#### [BLOK TEKS]
━━━━━━━━━━

Wednesday, August 15, 2012

tali temali silahturahmi.

Kalau dipikir-pikir, di jaman sekarang ini seberapa banyak dari kita yang tersenyum atau sekedar menyapa orang yang kita temui di jalan? Dan kalau dipikir-pikir lagi, seberapa sering sih kita melakukan hal itu?

Mungkin lebih sering kita menemui orang-orang yang sibuk dengan gadget mereka (atau mungkin bahkan kita sendiri) dibandingkan memperhatikan orang-orang di sekitar mereka. Ironi yang paling tepat menggambarkan hal ini adalah, kecanggihan teknologi mampu membawa orang yang jauh dari kita terasa dekat, namun menjauhkan orang yang dekat dengan kita.

Seberapa banyak juga dari kita yang lebih memilih untuk berpura-pura sibuk dengan gadget kita disaat kita bertemu dengan orang yang kita tidak sukai? Hayooo ngacung! *ikut ngacung* - gue juga melakukan hal yang sama kok, kadang lebih mudah “berpura-pura” menyibukkan diri daripada berbasa-basi dengan orang yang bikin males.

━━━━━━━━━━

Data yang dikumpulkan
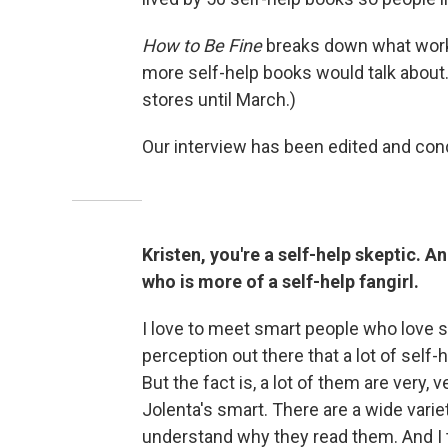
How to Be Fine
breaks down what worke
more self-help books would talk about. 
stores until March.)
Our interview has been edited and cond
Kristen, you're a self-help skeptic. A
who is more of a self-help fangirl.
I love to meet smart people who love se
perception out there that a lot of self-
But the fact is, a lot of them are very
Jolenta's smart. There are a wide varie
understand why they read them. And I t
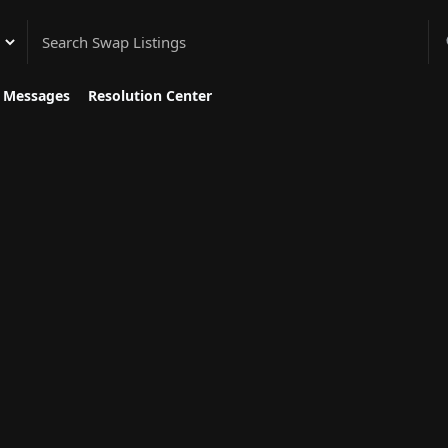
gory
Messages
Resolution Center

━━━━━━━━━━

#### [PERTANYAAN UNTUK DIJAWAB]
a) Menurut teks tentang tali temali silahturahmi, apa ironi yang paling tepat menggambarkan kecanggihan teknologi?
b) Tolong lanjutkan teks tentang tali temali silahturahmi dari titik terakhirnya.

#### [HASIL BERURUTAN]
a) Kecanggihan teknologi mampu membuat orang yang jauh terasa dekat, tetapi menjauhkan orang yang dekat.

b)
Kadang terasa banget bahwa manusia semakin individualis dan egois. Kita sering banget lupa sama esensi hubungan dan melupakan juga kenyataan bahwa konflik adalah bagian dari hubungan, dan tentunya di jaman serba instan ini, sering kali orang memilih untuk mengambil keputusan dan bahkan bereaksi secara instan atas setiap konflik yang terjadi pada sebuah hubungan. Lari seakan menjadi jalan keluar yang paling mudah daripada diam dan berani menghadapi konflik dan parahnya, membicarakan orang lain di belakang seperti menjadi jauh lebih mudah daripada menegur di muka karena kita takut berkonflik.

Entahlah, gue merasa sepertinya manusia semakin lama semakin berjarak dengan manusia lainnya. Seperti cerita seorang teman, ketika ada seorang penumpang di bus-nya yang mendadak pingsan karena sepertinya terkena serangan jantung mendadak. Satu bus yang perduli temen gw dan beberapa orang bapak-bapak yang akhirnya memapah sang korban ke rumah sakit, bahkan orang yang duduk di sebelah sang korban aja memilih untuk pura-pura tidur.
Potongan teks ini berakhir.